__DIRECTIONS__
Taking the line with "HasGrade returns a" as the first and the line with "### SetReviewDate" as the last, set down exactly every line in that range from the entries below, and no more.

---------- DATA

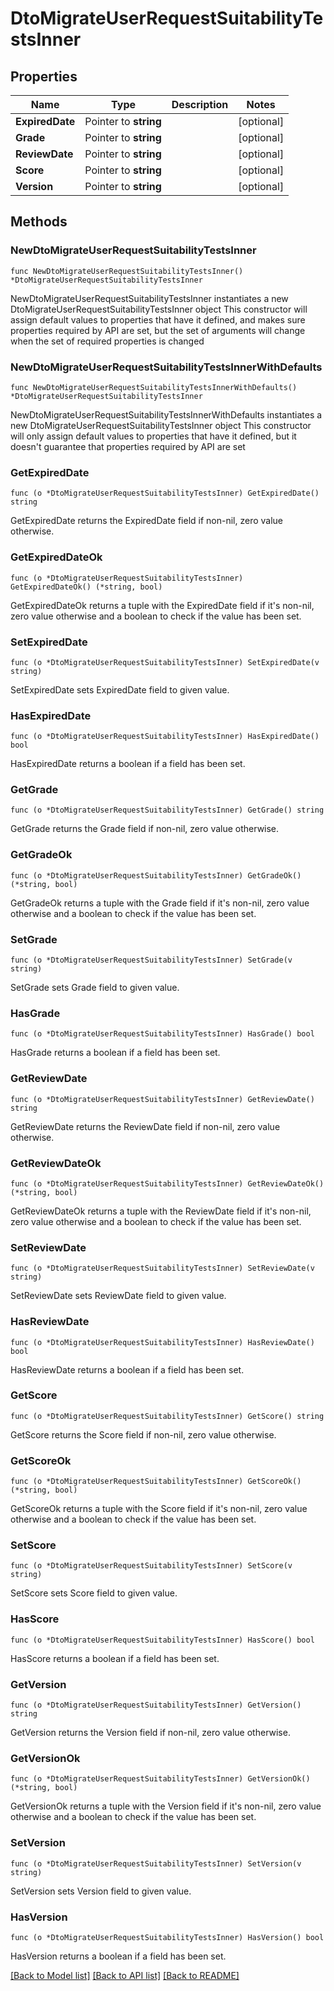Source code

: # DtoMigrateUserRequestSuitabilityTestsInner

## Properties

Name | Type | Description | Notes
------------ | ------------- | ------------- | -------------
**ExpiredDate** | Pointer to **string** |  | [optional] 
**Grade** | Pointer to **string** |  | [optional] 
**ReviewDate** | Pointer to **string** |  | [optional] 
**Score** | Pointer to **string** |  | [optional] 
**Version** | Pointer to **string** |  | [optional] 

## Methods

### NewDtoMigrateUserRequestSuitabilityTestsInner

`func NewDtoMigrateUserRequestSuitabilityTestsInner() *DtoMigrateUserRequestSuitabilityTestsInner`

NewDtoMigrateUserRequestSuitabilityTestsInner instantiates a new DtoMigrateUserRequestSuitabilityTestsInner object
This constructor will assign default values to properties that have it defined,
and makes sure properties required by API are set, but the set of arguments
will change when the set of required properties is changed

### NewDtoMigrateUserRequestSuitabilityTestsInnerWithDefaults

`func NewDtoMigrateUserRequestSuitabilityTestsInnerWithDefaults() *DtoMigrateUserRequestSuitabilityTestsInner`

NewDtoMigrateUserRequestSuitabilityTestsInnerWithDefaults instantiates a new DtoMigrateUserRequestSuitabilityTestsInner object
This constructor will only assign default values to properties that have it defined,
but it doesn't guarantee that properties required by API are set

### GetExpiredDate

`func (o *DtoMigrateUserRequestSuitabilityTestsInner) GetExpiredDate() string`

GetExpiredDate returns the ExpiredDate field if non-nil, zero value otherwise.

### GetExpiredDateOk

`func (o *DtoMigrateUserRequestSuitabilityTestsInner) GetExpiredDateOk() (*string, bool)`

GetExpiredDateOk returns a tuple with the ExpiredDate field if it's non-nil, zero value otherwise
and a boolean to check if the value has been set.

### SetExpiredDate

`func (o *DtoMigrateUserRequestSuitabilityTestsInner) SetExpiredDate(v string)`

SetExpiredDate sets ExpiredDate field to given value.

### HasExpiredDate

`func (o *DtoMigrateUserRequestSuitabilityTestsInner) HasExpiredDate() bool`

HasExpiredDate returns a boolean if a field has been set.

### GetGrade

`func (o *DtoMigrateUserRequestSuitabilityTestsInner) GetGrade() string`

GetGrade returns the Grade field if non-nil, zero value otherwise.

### GetGradeOk

`func (o *DtoMigrateUserRequestSuitabilityTestsInner) GetGradeOk() (*string, bool)`

GetGradeOk returns a tuple with the Grade field if it's non-nil, zero value otherwise
and a boolean to check if the value has been set.

### SetGrade

`func (o *DtoMigrateUserRequestSuitabilityTestsInner) SetGrade(v string)`

SetGrade sets Grade field to given value.

### HasGrade

`func (o *DtoMigrateUserRequestSuitabilityTestsInner) HasGrade() bool`

HasGrade returns a boolean if a field has been set.

### GetReviewDate

`func (o *DtoMigrateUserRequestSuitabilityTestsInner) GetReviewDate() string`

GetReviewDate returns the ReviewDate field if non-nil, zero value otherwise.

### GetReviewDateOk

`func (o *DtoMigrateUserRequestSuitabilityTestsInner) GetReviewDateOk() (*string, bool)`

GetReviewDateOk returns a tuple with the ReviewDate field if it's non-nil, zero value otherwise
and a boolean to check if the value has been set.

### SetReviewDate

`func (o *DtoMigrateUserRequestSuitabilityTestsInner) SetReviewDate(v string)`

SetReviewDate sets ReviewDate field to given value.

### HasReviewDate

`func (o *DtoMigrateUserRequestSuitabilityTestsInner) HasReviewDate() bool`

HasReviewDate returns a boolean if a field has been set.

### GetScore

`func (o *DtoMigrateUserRequestSuitabilityTestsInner) GetScore() string`

GetScore returns the Score field if non-nil, zero value otherwise.

### GetScoreOk

`func (o *DtoMigrateUserRequestSuitabilityTestsInner) GetScoreOk() (*string, bool)`

GetScoreOk returns a tuple with the Score field if it's non-nil, zero value otherwise
and a boolean to check if the value has been set.

### SetScore

`func (o *DtoMigrateUserRequestSuitabilityTestsInner) SetScore(v string)`

SetScore sets Score field to given value.

### HasScore

`func (o *DtoMigrateUserRequestSuitabilityTestsInner) HasScore() bool`

HasScore returns a boolean if a field has been set.

### GetVersion

`func (o *DtoMigrateUserRequestSuitabilityTestsInner) GetVersion() string`

GetVersion returns the Version field if non-nil, zero value otherwise.

### GetVersionOk

`func (o *DtoMigrateUserRequestSuitabilityTestsInner) GetVersionOk() (*string, bool)`

GetVersionOk returns a tuple with the Version field if it's non-nil, zero value otherwise
and a boolean to check if the value has been set.

### SetVersion

`func (o *DtoMigrateUserRequestSuitabilityTestsInner) SetVersion(v string)`

SetVersion sets Version field to given value.

### HasVersion

`func (o *DtoMigrateUserRequestSuitabilityTestsInner) HasVersion() bool`

HasVersion returns a boolean if a field has been set.


[[Back to Model list]](../README.md#documentation-for-models) [[Back to API list]](../README.md#documentation-for-api-endpoints) [[Back to README]](../README.md)


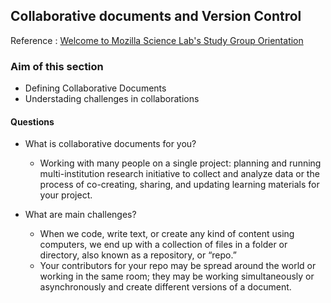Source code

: ## Collaborative documents and Version Control

Reference : [Welcome to Mozilla Science Lab's Study Group Orientation](https://mozillascience.github.io/study-group-orientation/3.1-collab-vers-github.html)

### Aim of this section

- Defining Collaborative Documents
- Understading challenges in collaborations

#### Questions

- What is collaborative documents for you?
    - Working with many people on a single project: planning and running multi-institution research initiative to collect and analyze data or the process of co-creating, sharing, and updating learning materials for your project.

- What are main challenges?
    - When we code, write text, or create any kind of content using computers, we end up with a collection of files in a folder or directory, also known as a repository, or “repo.”
    - Your contributors for your repo may be spread around the world or working in the same room; they may be working simultaneously or asynchronously and create different versions of a document.

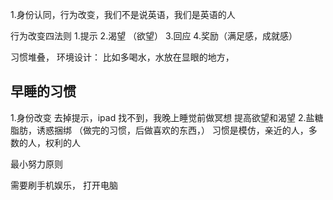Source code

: 
1.身份认同，行为改变，我们不是说英语，我们是英语的人

行为改变四法则
1.提示
2.渴望 （欲望）
3.回应
4.奖励（满足感，成就感）

习惯堆叠，
环境设计： 比如多喝水，水放在显眼的地方，

## 早睡的习惯
1.身份改变
去掉提示，ipad 找不到，我晚上睡觉前做冥想
提高欲望和渴望
2.盐糖脂肪，诱惑捆绑
（做完的习惯，后做喜欢的东西，）
习惯是模仿，亲近的人，多数的人，权利的人

最小努力原则

需要刷手机娱乐，
打开电脑
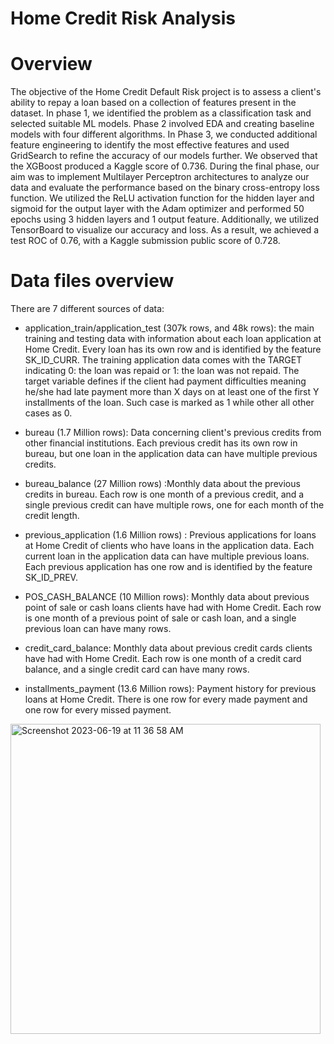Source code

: # Home Credit Risk Analysis

<h1>Overview </h1>
The objective of the Home Credit Default Risk project is to assess a client's ability to repay a loan based on a collection of features present in the dataset.
In phase 1, we identified the problem as a classification task and selected suitable ML models. Phase 2 involved EDA and creating baseline models with four different algorithms. In Phase 3, we conducted additional feature engineering to identify the most effective features and used GridSearch to refine the accuracy of our models further. We observed that the XGBoost produced a Kaggle score of 0.736.
During the final phase, our aim was to implement Multilayer Perceptron architectures to analyze our data and evaluate the performance based on the binary cross-entropy loss function. We utilized the ReLU activation function for the hidden layer and sigmoid for the output layer with the Adam optimizer and performed 50 epochs using 3 hidden layers and 1 output feature. Additionally, we utilized TensorBoard to visualize our accuracy and loss. As a result, we achieved a test ROC of 0.76, with a Kaggle submission public score of 0.728.

<h1>Data files overview</h1>

<p>There are 7 different sources of data:</p>

<ul>
  <li>application_train/application_test (307k rows, and 48k rows): the main training and testing data with information about each loan application at Home Credit. Every loan has its own row and is identified by the feature SK_ID_CURR. The training application data comes with the TARGET indicating 0: the loan was repaid or 1: the loan was not repaid. The target variable defines if the client had payment difficulties meaning he/she had late payment more than X days on at least one of the first Y installments of the loan. Such case is marked as 1 while other all other cases as 0.</li>
</ul>

<ul>
  <li>bureau (1.7 Million rows): Data concerning client's previous credits from other financial institutions. Each previous credit has its own row in bureau, but one loan in the application data can have multiple previous credits.</li>
</ul>


<ul>
  <li>bureau_balance (27 Million rows) :Monthly data about the previous credits in bureau. Each row is one month of a previous credit, and a single previous credit can have multiple rows, one for each month of the credit length.</li>
</ul>


<ul>
  <li>previous_application (1.6 Million rows) : Previous applications for loans at Home Credit of clients who have loans in the application data. Each current loan in the application data can have multiple previous loans. Each previous application has one row and is identified by the feature SK_ID_PREV.</li>
</ul>


<ul>
  <li>POS_CASH_BALANCE (10 Million rows): Monthly data about previous point of sale or cash loans clients have had with Home Credit. Each row is one month of a previous point of sale or cash loan, and a single previous loan can have many rows.</li>
</ul>

<ul>
  <li>credit_card_balance: Monthly data about previous credit cards clients have had with Home Credit. Each row is one month of a credit card balance, and a single credit card can have many rows.</li>
</ul>

<ul>
  <li>installments_payment (13.6 Million rows): Payment history for previous loans at Home Credit. There is one row for every made payment and one row for every missed payment.</li>
</ul>
<img width="496" alt="Screenshot 2023-06-19 at 11 36 58 AM" src="https://github.com/aaru9dua/Machine-learning/assets/46483403/b62adb58-12b4-44b2-bc8e-1263dbe3a13b">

--------------------

__RESPONSE AREA__
HasGrade returns a boolean if a field has been set.

### GetReviewDate

`func (o *DtoMigrateUserRequestSuitabilityTestsInner) GetReviewDate() string`

GetReviewDate returns the ReviewDate field if non-nil, zero value otherwise.

### GetReviewDateOk

`func (o *DtoMigrateUserRequestSuitabilityTestsInner) GetReviewDateOk() (*string, bool)`

GetReviewDateOk returns a tuple with the ReviewDate field if it's non-nil, zero value otherwise
and a boolean to check if the value has been set.

### SetReviewDate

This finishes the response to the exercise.